Assigned task 1: Using the piece below on corporate silence, decide whether each statement agrees with it: (a) the writer wants executives to give optimistic speeches that build confidence; (b) the writer calls trust the most expensive thing you can lose; (c) General Electric stock hit a twenty-year low. Answer each with yes or no, and quote the words from the piece that settle it.
Assigned task 2: From the piece below on corporate silence, reproduce word for word the passage starting at "When I write" and ending at "to stable markets.".

:: Extract to read ::

Something that has bothered me for a while is the deafening silence coming from management in defense of their companies. When their stock values are being pummeled on a daily basis, the fact that they have so little to say for themselves creates further doubt and hurts them more.
I'm not advocating talking heads with smiling faces proclaiming that everything is fine and trying to build confidence with optimistic speeches. I am advocating that they tell us what is working and what is not working, and what their short-term strategy is to ride out the storm or turn things around. When there are things they are concerned about, they should share those too.
When I write I try to be as open and forthright as possible. When I blunder I do not hide it, because my personal integrity is more important, even if it means that I appear foolish at times. The same is true for all of us, and when our business leaders and government officials do not promote disclosure and transparency, then they lose credibility, create fear and doubt, and postpone a return to stable markets.
I have written before and shouted to all who would listen that the most expensive thing you can lose is trust. You would think this would be fairly obvious to people in positions of responsibility, but somehow it does not seem to be.
People are outraged by the false promises, lies, cheating, and lack of accountability they are witnessing, and they are worried that it might get worse. As a matter of fact, when the market's dropping investors are sending a clear message that they think things are going to get worse.
When I see the stocks of General Electric (NYSE: GE) hit a fourteen-year low or Wells Fargo (NYSE: WFC) get sliced in half in ten days, I wonder why nothing is said? It leaves the impression that things are bad!

:::
:: Dataset excerpts ::

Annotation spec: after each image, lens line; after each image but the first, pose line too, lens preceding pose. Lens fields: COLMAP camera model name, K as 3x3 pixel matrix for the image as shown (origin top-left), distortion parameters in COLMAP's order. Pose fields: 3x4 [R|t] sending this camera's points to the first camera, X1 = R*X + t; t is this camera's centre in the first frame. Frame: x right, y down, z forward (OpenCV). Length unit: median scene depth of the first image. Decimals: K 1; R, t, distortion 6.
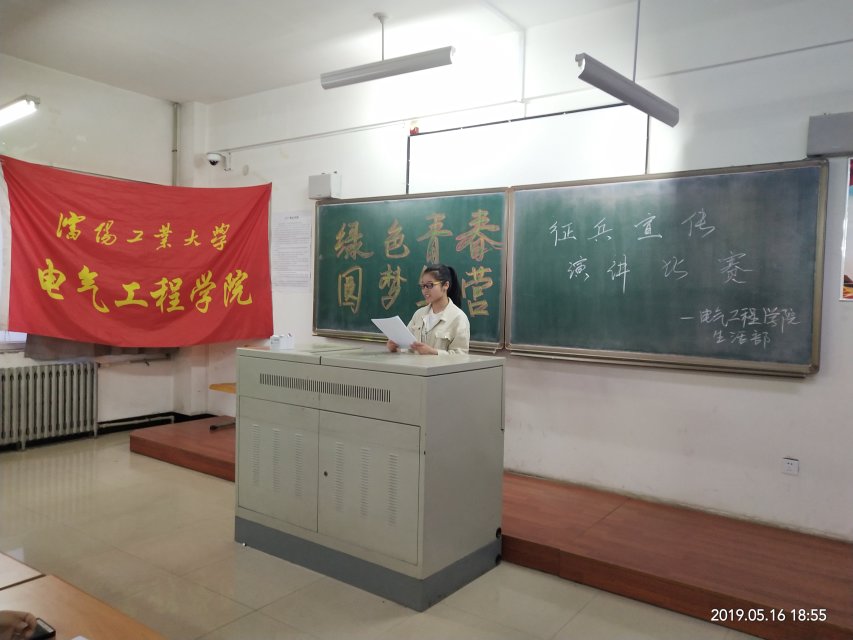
lens RADIAL K [[718.0, 0, 411.2], [0, 718.0, 321.8], [0, 0, 1]] dist [-0.003849, 0.055967]
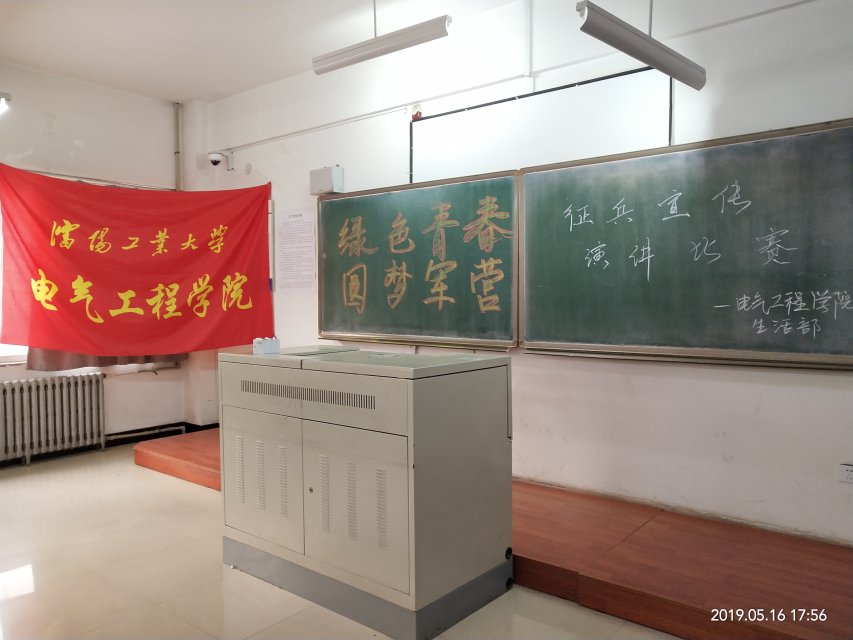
lens RADIAL K [[718.0, 0, 399.5], [0, 718.0, 325.9], [0, 0, 1]] dist [-0.003849, 0.055967]
pose [[0.997319, -0.028677, -0.067325, 0.041701], [0.028667, 0.999588, -0.001109, 0.007272], [0.067329, -0.000824, 0.997730, 0.080049]]
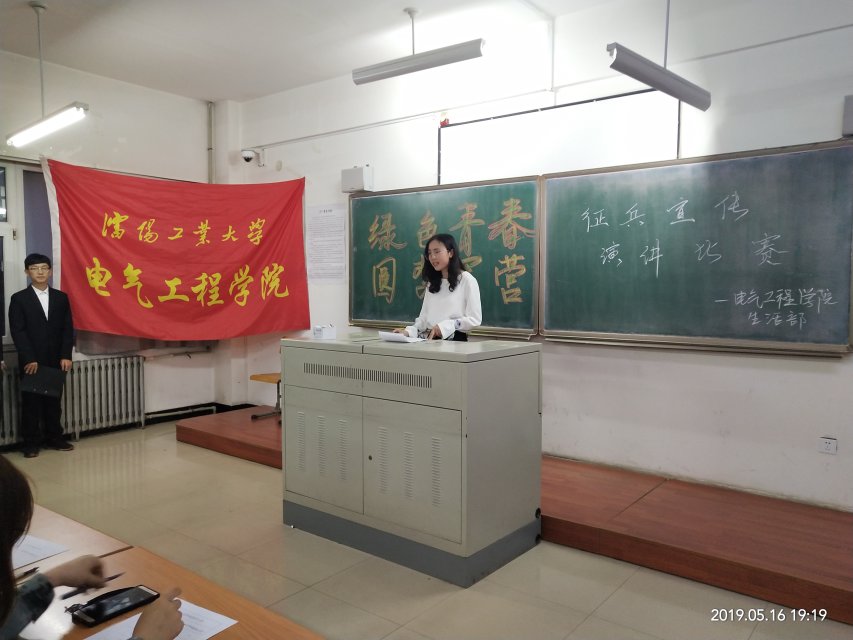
lens RADIAL K [[718.0, 0, 405.3], [0, 718.0, 324.6], [0, 0, 1]] dist [-0.003849, 0.055967]
pose [[0.998758, -0.020803, -0.045267, -0.012531], [0.021665, 0.999592, 0.018632, -0.000092], [0.044860, -0.019589, 0.998801, -0.025662]]
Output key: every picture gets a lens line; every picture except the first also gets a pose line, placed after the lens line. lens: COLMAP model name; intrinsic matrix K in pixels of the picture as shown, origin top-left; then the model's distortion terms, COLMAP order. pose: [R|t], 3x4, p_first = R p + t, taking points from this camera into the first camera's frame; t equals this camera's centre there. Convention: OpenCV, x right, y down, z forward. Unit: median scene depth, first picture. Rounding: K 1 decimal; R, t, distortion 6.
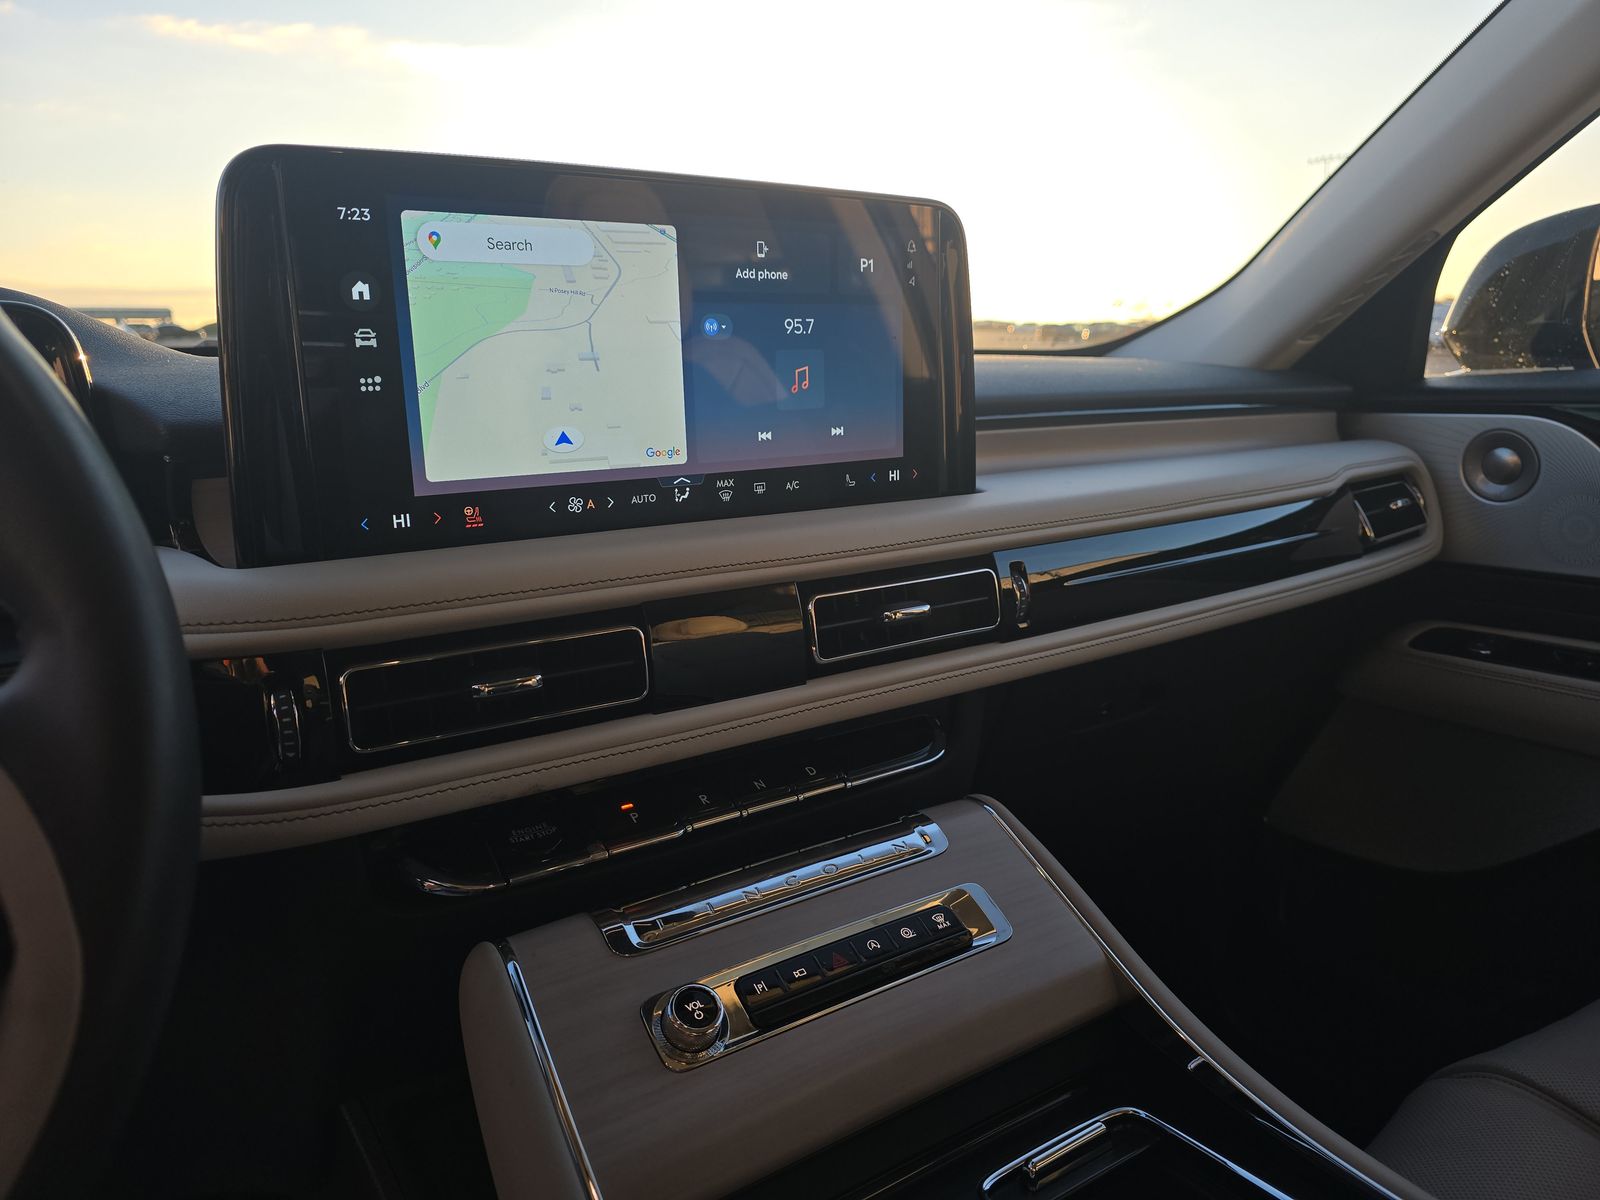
lens RADIAL K [[1072.9, 0, 800.0], [0, 1072.9, 600.0], [0, 0, 1]] dist [0.080173, -0.117541]
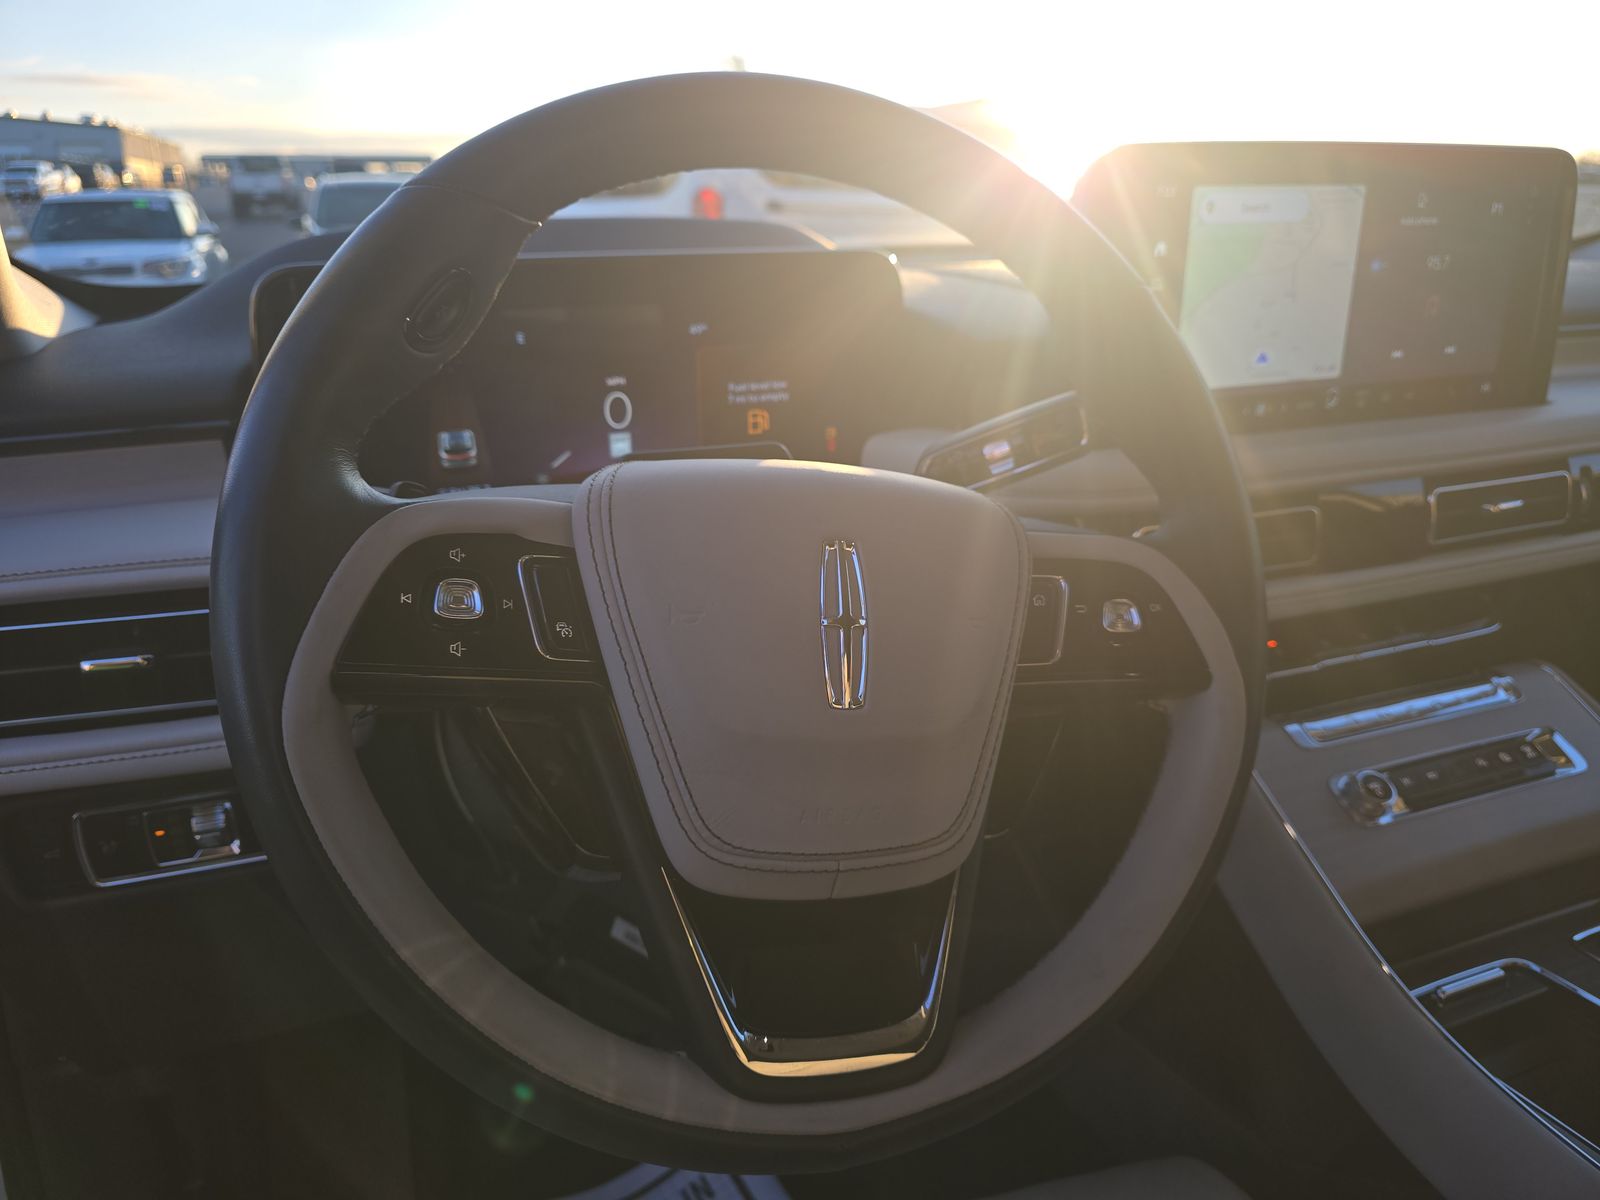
lens RADIAL K [[1072.9, 0, 800.0], [0, 1072.9, 600.0], [0, 0, 1]] dist [0.080173, -0.117541]
pose [[0.978906, 0.062548, -0.194502, -0.441454], [-0.040880, 0.992698, 0.113486, 0.011654], [0.200180, -0.103141, 0.974315, -0.366063]]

:::

Answer section 1:
(a) No: "I'm not advocating talking heads with smiling faces proclaiming that everything is fine and trying to build confidence with optimistic speeches."
(b) Yes: "the most expensive thing you can lose is trust."
(c) No: "When I see the stocks of General Electric (NYSE: GE) hit a fourteen-year low"

Answer section 2:
When I write I try to be as open and forthright as possible. When I blunder I do not hide it, because my personal integrity is more important, even if it means that I appear foolish at times. The same is true for all of us, and when our business leaders and government officials do not promote disclosure and transparency, then they lose credibility, create fear and doubt, and postpone a return to stable markets.